[Opening Data records section]
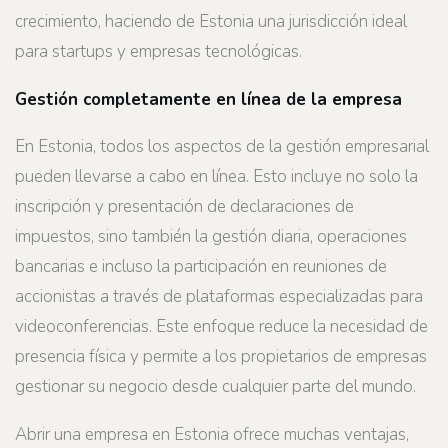
crecimiento, haciendo de Estonia una jurisdicción ideal
para startups y empresas tecnológicas.
Gestión completamente en línea de la empresa
En Estonia, todos los aspectos de la gestión empresarial
pueden llevarse a cabo en línea. Esto incluye no solo la
inscripción y presentación de declaraciones de
impuestos, sino también la gestión diaria, operaciones
bancarias e incluso la participación en reuniones de
accionistas a través de plataformas especializadas para
videoconferencias. Este enfoque reduce la necesidad de
presencia física y permite a los propietarios de empresas
gestionar su negocio desde cualquier parte del mundo.
Abrir una empresa en Estonia ofrece muchas ventajas,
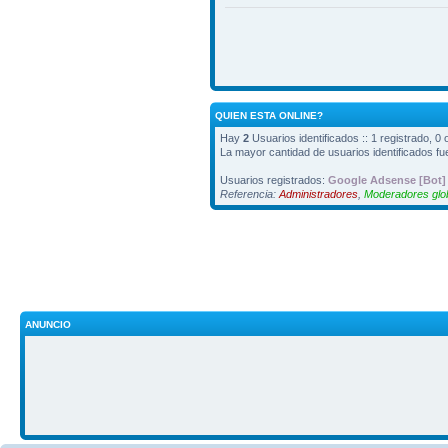
QUIEN ESTA ONLINE?
Hay
2
Usuarios identificados :: 1 registrado, 0
La mayor cantidad de usuarios identificados f
Usuarios registrados:
Google Adsense [Bot]
Referencia:
Administradores
,
Moderadores glo
ANUNCIO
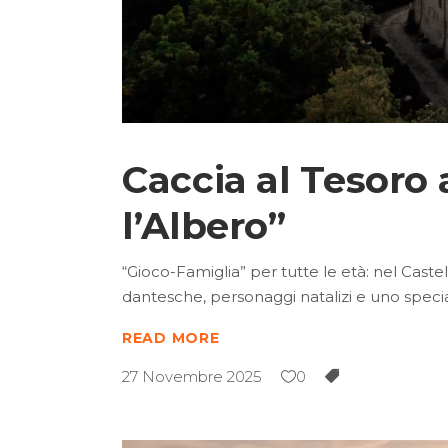
Caccia al Tesoro 
l’Albero”
“Gioco-Famiglia” per tutte le età: nel Castel
dantesche, personaggi natalizi e uno specia
READ MORE
27 Novembre 2025
0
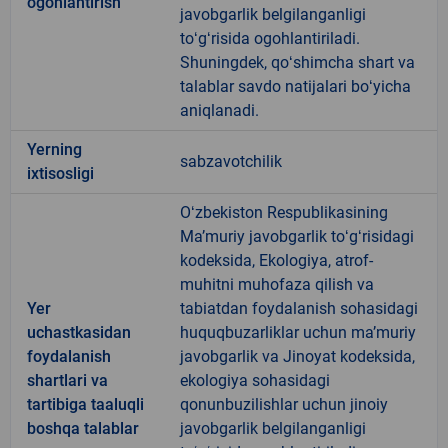
ogohlantirish
javobgarlik belgilanganligi
toʻgʻrisida ogohlantiriladi.
Shuningdek, qoʻshimcha shart va
talablar savdo natijalari boʻyicha
aniqlanadi.
Yerning
sabzavotchilik
ixtisosligi
Oʻzbekiston Respublikasining
Maʼmuriy javobgarlik toʻgʻrisidagi
kodeksida, Ekologiya, atrof-
muhitni muhofaza qilish va
Yer
tabiatdan foydalanish sohasidagi
uchastkasidan
huquqbuzarliklar uchun maʼmuriy
foydalanish
javobgarlik va Jinoyat kodeksida,
shartlari va
ekologiya sohasidagi
tartibiga taaluqli
qonunbuzilishlar uchun jinoiy
boshqa talablar
javobgarlik belgilanganligi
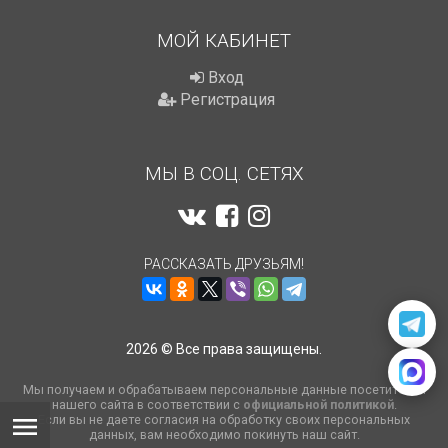
МОЙ КАБИНЕТ
Вход
Регистрация
МЫ В СОЦ. СЕТЯХ
РАССКАЗАТЬ ДРУЗЬЯМ!
2026 © Все права защищены.
Мы получаем и обрабатываем персональные данные посетителей
нашего сайта в соответствии с
официальной политикой
.
Если вы не даете согласия на обработку своих персональных
данных, вам необходимо покинуть наш сайт.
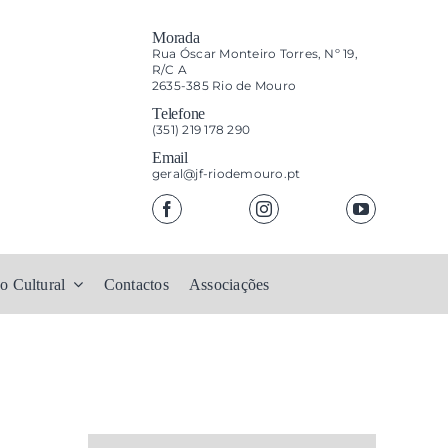
Morada
Rua Óscar Monteiro Torres, Nº 19,
R/C A
2635-385 Rio de Mouro
Telefone
(351) 219 178 290
Email
geral@jf-riodemouro.pt
o Cultural
Contactos
Associações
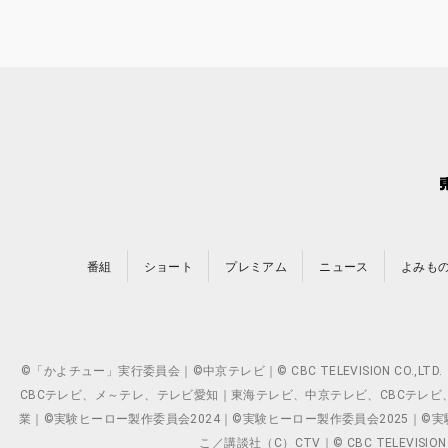
番組
ショート
プレミアム
ニュース
よみも
©「かよチュー」実行委員会｜©中京テレビ｜© CBC TELEVISION C
CBCテレビ、メ～テレ、テレビ愛知｜東海テレビ、中京テレビ、CBCテレビ、メ～テレ、テ
業｜©実験ヒーロー製作委員会2024｜©実験ヒーロー製作委員会2025｜©実験ヒーロー
こ／講談社（C）CTV｜© CBC TELEVISION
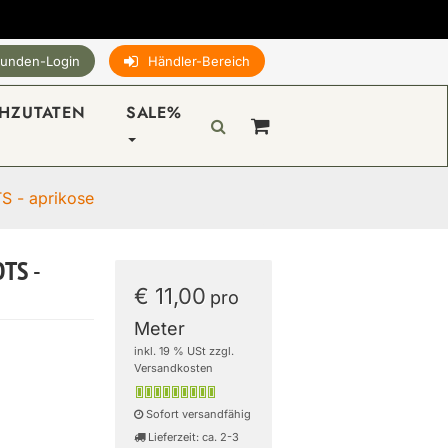
unden-Login
Händler-Bereich
HZUTATEN
SALE%
S - aprikose
OTS -
€ 11,00
pro
Meter
inkl. 19 % USt zzgl.
Versandkosten
Sofort versandfähig
Lieferzeit: ca. 2-3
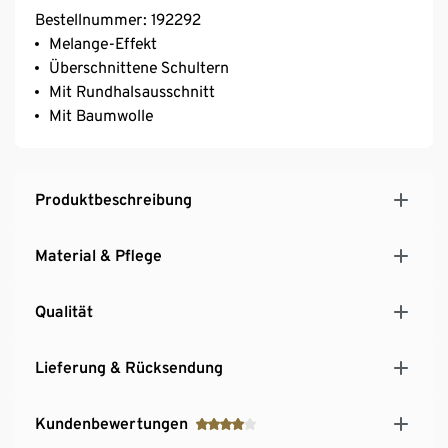
Bestellnummer: 192292
Melange-Effekt
Überschnittene Schultern
Mit Rundhalsausschnitt
Mit Baumwolle
Produktbeschreibung
Material & Pflege
Qualität
Lieferung & Rücksendung
Kundenbewertungen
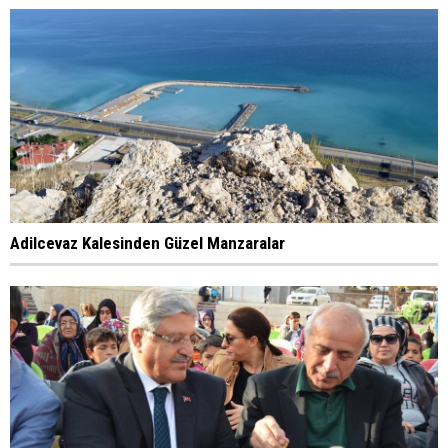
Adilcevaz Kalesinden Güzel Manzaralar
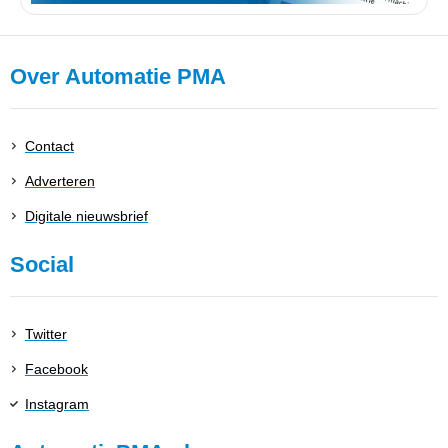
Over Automatie PMA
Contact
Adverteren
Digitale nieuwsbrief
Social
Twitter
Facebook
Instagram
[Closing Data records section]
#### Request
Look for "empresas" in each line of the material, then copy the lines where it is found.

#### Written response
para startups y empresas tecnológicas.
presencia física y permite a los propietarios de empresas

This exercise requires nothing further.